What’s really going on with inflation?  What part of this is pandemic and post-pandemic driven and related to supply chain disruption, and what part of this is rent-seeking and profit-taking by business?  It’s hard to sort out, but it makes sense to keep your trigger finger steady, because the answers aren’t simple or clear.

One thing that is clear is the domino effect of oil and energy prices rising.  The impact charts directly into the increase of some food prices like milk and butter-based products, where farmers reacting to rising transport costs slaughter more cows to keep from shipping.  Estimates are that 100,000 milk cows were lost, which means, yes, you got it, less milk and a jump in milk and butter prices, according to the Wall Street Journal’s evaluation of the “true costs of inflation.”  If prices at the pump drop, that will send waves down the supply chain, reducing some of the price spikes that weren’t just profit-taking.
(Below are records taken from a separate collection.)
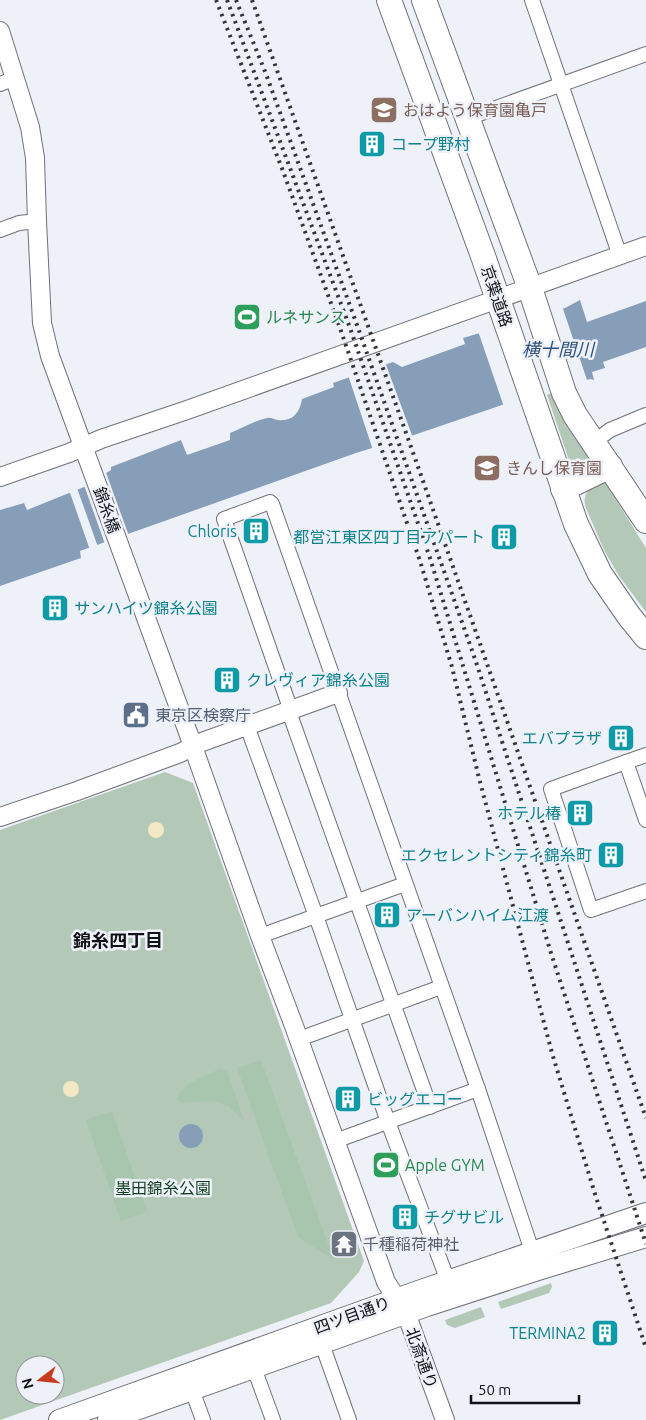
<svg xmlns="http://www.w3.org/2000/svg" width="646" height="1420" font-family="Ubuntu,'Noto Sans JP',sans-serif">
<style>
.green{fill:#b4c8b7;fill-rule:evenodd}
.forest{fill:#a8c6ae}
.sand{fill:#f2e8c3}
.water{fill:#869eb8}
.pier{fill:#eff1f9}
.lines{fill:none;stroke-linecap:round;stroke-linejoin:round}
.minor-casing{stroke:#707178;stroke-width:16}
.tertiary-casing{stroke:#707178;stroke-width:20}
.secondary-casing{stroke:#707178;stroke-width:22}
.trunk-casing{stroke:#707178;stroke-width:26}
.minor{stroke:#fff;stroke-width:14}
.tertiary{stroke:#fff;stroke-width:18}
.secondary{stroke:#fff;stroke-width:20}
.trunk{stroke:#fff;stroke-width:24}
.rail{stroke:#333438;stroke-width:4;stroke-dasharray:2.5 5;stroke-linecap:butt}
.labels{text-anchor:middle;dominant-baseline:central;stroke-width:5;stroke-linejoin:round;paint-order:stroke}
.education-label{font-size:16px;fill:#785e54;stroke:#eff1f9;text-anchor:start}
.culture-label{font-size:16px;fill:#0d838f;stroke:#eff1f9;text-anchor:start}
.street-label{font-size:16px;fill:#101114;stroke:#eff1f9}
.leisure-label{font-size:16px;fill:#27864d;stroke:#eff1f9;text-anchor:start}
.service-label{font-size:16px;fill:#4e5e75;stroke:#eff1f9;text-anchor:start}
.park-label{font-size:16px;fill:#0d3f1e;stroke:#eff1f9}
.worship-label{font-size:16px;fill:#5b616d;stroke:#eff1f9;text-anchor:start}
.water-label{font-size:18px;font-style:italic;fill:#2e547b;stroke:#eff1f9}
.neighbourhood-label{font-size:18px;font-weight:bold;fill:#101114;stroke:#eff1f9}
</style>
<rect width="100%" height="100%" fill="#eff1f9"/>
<g class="green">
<polygon points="528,326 560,414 590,460 590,464 576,471 571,466 524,327"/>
<path d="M596,482H605L646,548V612L619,576L604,550L586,508C582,496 587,490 596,482Z"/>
<path d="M165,772L193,783L364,1261L359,1272L331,1303L0,1420V830ZM25,1365H55V1395H25Z"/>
<polygon points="551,1283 552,1287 549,1293 501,1309 498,1302"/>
<polygon points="481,1307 485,1317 455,1328 447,1325 445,1320"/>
</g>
<g class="forest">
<polygon points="261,1060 334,1260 298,1237 237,1068"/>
<path d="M220,1069L227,1071L244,1121L227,1105L211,1101L181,1103L177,1100C181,1083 206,1075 220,1069Z"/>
<polygon points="112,1111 147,1212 121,1221 86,1120"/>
</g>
<g class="sand">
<circle cx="156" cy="830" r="8"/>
<circle cx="71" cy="1089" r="8"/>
</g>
<g class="water">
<path d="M580,300L587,322L646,301V347L603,362L605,368L592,372L594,380L590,379L502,405L414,435L356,453L80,551L81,558L0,586V510L24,503L27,510L84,487L111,470V467L181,440L187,455L230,440V433C242,428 254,421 267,418C272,417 274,420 278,420C293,422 300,412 302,399L334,387L333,383L393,362L402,367L465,344L463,338L565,308Z"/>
<circle cx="191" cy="1136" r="12"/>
</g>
<g class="pier">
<polygon points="562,306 588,383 504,407 478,331"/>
<polygon points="385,362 413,438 373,450 348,375"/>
<polygon points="105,470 129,536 105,544 84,485"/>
<polygon points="77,488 98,547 90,550 69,490"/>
</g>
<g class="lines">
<g class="minor-casing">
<g id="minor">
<polyline points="532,0 620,256"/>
<polyline points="0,84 16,78"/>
<polyline points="468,118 646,54"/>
<polyline points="0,230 19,223 37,221"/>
<polyline points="594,442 610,430 646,415"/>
<polyline points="247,726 316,916 388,1122 448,1281"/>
<polyline points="626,762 646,755"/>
<polyline points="646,820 626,762 551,789 591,910 646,891"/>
<polyline points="260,936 405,884"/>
<polyline points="299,1039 441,987"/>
<polyline points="430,1107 292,720 289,712 289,705 224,519 270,502 272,504 478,1089 535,1260"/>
<polyline points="335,1141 478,1089"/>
<polyline points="322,1344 349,1420"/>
<polyline points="254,1368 273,1420"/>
<polyline points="192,1390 203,1420"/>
</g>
</g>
<g class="tertiary-casing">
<g id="tertiary">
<polyline points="0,31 30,127 35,158 37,221 42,323 50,356 189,735 260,936 294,1026 386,1282 406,1313 445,1420"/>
<polyline points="0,477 69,453 101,439 187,410 646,246"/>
<polyline points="0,817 77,791 180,753 202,742 338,693"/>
</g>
</g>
<g class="secondary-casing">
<g id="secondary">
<polyline points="59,1420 421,1290 646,1213"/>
<polyline points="108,1420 427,1306 538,1270 646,1237"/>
</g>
</g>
<g class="trunk-casing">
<g id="trunk">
<polyline points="389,0 483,256 576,524 600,574 629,616 646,637"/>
<polyline points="424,0 530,288 564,393 575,415 646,521"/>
<polyline points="563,489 610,466"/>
</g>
</g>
<use href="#minor" class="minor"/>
<use href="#tertiary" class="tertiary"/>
<use href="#secondary" class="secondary"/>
<use href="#trunk" class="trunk"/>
<g class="rail">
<polyline points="216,0 283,171 341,331 420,561 452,667 479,778 552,1053 595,1194 646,1348"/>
<polyline points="227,0 350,328 430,558 551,953 646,1244"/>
<polyline points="236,0 266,74 357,325 475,659 646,1181"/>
<polyline points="252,0 416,461 646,1118"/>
</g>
</g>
<defs>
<g id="school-square" transform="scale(1.4375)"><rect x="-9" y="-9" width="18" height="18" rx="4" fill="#8d6e63" stroke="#eff1f9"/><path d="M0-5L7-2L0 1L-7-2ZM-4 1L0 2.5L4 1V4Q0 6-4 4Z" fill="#fff"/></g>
<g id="building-square" transform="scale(1.4375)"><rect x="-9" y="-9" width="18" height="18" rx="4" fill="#0f9aa8" stroke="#eff1f9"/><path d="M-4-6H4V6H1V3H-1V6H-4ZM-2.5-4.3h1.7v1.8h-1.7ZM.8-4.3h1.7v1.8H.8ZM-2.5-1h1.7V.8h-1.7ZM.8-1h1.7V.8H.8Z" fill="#fff"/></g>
<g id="stadium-square" transform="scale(1.4375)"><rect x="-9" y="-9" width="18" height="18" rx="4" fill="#2e9e5b" stroke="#eff1f9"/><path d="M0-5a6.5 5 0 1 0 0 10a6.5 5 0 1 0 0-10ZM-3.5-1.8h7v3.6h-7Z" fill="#fff"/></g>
<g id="civic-square" transform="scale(1.4375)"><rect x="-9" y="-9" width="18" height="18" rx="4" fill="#5c6f8a" stroke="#eff1f9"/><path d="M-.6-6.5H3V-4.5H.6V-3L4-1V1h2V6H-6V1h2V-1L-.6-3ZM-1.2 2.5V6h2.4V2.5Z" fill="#fff"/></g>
<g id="temple-square" transform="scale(1.4375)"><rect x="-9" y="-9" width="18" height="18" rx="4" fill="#6b7280" stroke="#eff1f9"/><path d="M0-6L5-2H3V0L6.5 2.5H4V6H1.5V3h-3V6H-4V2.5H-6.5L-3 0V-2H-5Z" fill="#fff"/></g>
</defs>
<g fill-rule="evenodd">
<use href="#school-square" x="384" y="110"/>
<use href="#building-square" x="372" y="144"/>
<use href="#stadium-square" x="247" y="317"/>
<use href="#school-square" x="487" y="468"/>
<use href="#building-square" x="256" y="531"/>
<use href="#building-square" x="504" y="537"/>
<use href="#building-square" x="55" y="608"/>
<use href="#building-square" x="227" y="680"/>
<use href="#civic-square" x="136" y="715"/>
<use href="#building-square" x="621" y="738"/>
<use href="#building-square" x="580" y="813"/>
<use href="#building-square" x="611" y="855"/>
<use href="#building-square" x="387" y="915"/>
<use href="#building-square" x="348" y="1099"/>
<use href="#stadium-square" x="386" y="1165"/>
<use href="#building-square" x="405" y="1217"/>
<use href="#temple-square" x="344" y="1244"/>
<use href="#building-square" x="605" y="1333"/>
</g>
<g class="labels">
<g class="education-label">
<text x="403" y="110">おはよう保育園亀戸</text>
<text x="506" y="468">きんし保育園</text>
</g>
<g class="culture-label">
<text x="391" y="144">コープ野村</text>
<text x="237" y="531" text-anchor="end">Chloris</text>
<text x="485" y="537" text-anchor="end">都営江東区四丁目アパート</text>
<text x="74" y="608">サンハイツ錦糸公園</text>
<text x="246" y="680">クレヴィア錦糸公園</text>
<text x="602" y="738" text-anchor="end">エバプラザ</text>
<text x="561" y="813" text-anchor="end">ホテル椿</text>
<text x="592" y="855" text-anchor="end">エクセレントシティ錦糸町</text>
<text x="406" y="915">アーバンハイム江渡</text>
<text x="367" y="1099">ビッグエコー</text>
<text x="424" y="1217">チグサビル</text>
<text x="586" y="1333" text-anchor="end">TERMINA2</text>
</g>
<g class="street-label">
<text transform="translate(497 296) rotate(71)">京葉道路</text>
<text transform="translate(107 510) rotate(70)">錦糸橋</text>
<text transform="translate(352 1315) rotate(-20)">四ツ目通り</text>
<text transform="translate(422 1358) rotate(70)">北斎通り</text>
</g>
<g class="leisure-label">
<text x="266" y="317">ルネサンス</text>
<text x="405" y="1165">Apple GYM</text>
</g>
<g class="service-label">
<text x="155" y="715">東京区検察庁</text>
</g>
<g class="park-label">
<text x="163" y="1188">墨田錦糸公園</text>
</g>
<g class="worship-label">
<text x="363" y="1244">千種稲荷神社</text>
</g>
<g class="water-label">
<text x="558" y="349">横十間川</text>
</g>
<g class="neighbourhood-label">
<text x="118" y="940">錦糸四丁目</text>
</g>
</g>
<g transform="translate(40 1380) rotate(254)"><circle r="24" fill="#eff1f9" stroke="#96979d"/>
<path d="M0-4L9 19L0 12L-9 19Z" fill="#c63c1e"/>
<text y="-8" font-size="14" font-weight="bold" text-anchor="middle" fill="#101114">N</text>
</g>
<path d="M471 1395v8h108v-8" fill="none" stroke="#101114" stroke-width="2.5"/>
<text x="478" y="1395" font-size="15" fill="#101114" stroke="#eff1f9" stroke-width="4" paint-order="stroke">50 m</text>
</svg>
It’s also pretty clear that the pandemic was a head scratcher for the big boys, and they made a lot of mistakes.  In the classic supply-and-demand equations, they were guessing wildly, just like the rest of us, about when this would end, and what it all really meant.  People were home, so they bought fewer cars, and when they started buying and renting again, the stock wasn’t there, and the prices soared.  When folks were at home they bought new computers, TVs, and other tech, so prices there have now dropped due to oversupply since people are increasingly back at work.  Numerous reports indicate that Walmart, Target, Gap, and other huge retailers over-ordered and are diverting some shipments now that are hitting the ports on the coasts directly to discounters, because they don’t have the warehouse space for the excess.

Consumers invariably pay the price for corporate errors.  Wall Street is already betting that interest rates will drop next year, and that looks like a safe wager.  It’s also a pretty sure thing that once corporations move the price of goods up, in many areas they will take their sweet time bringing them back down, if they don’t have to do so.  Inflation may not be here to stay, but the cost of some goods and services might be more permanent than we might like, if they can get away with it.  Not that this will make anyone happy, but it’s worth a lot of caution before assigning blame to politicians, if they are simply the straw man for the CEOs who are really pulling the strings on pricing.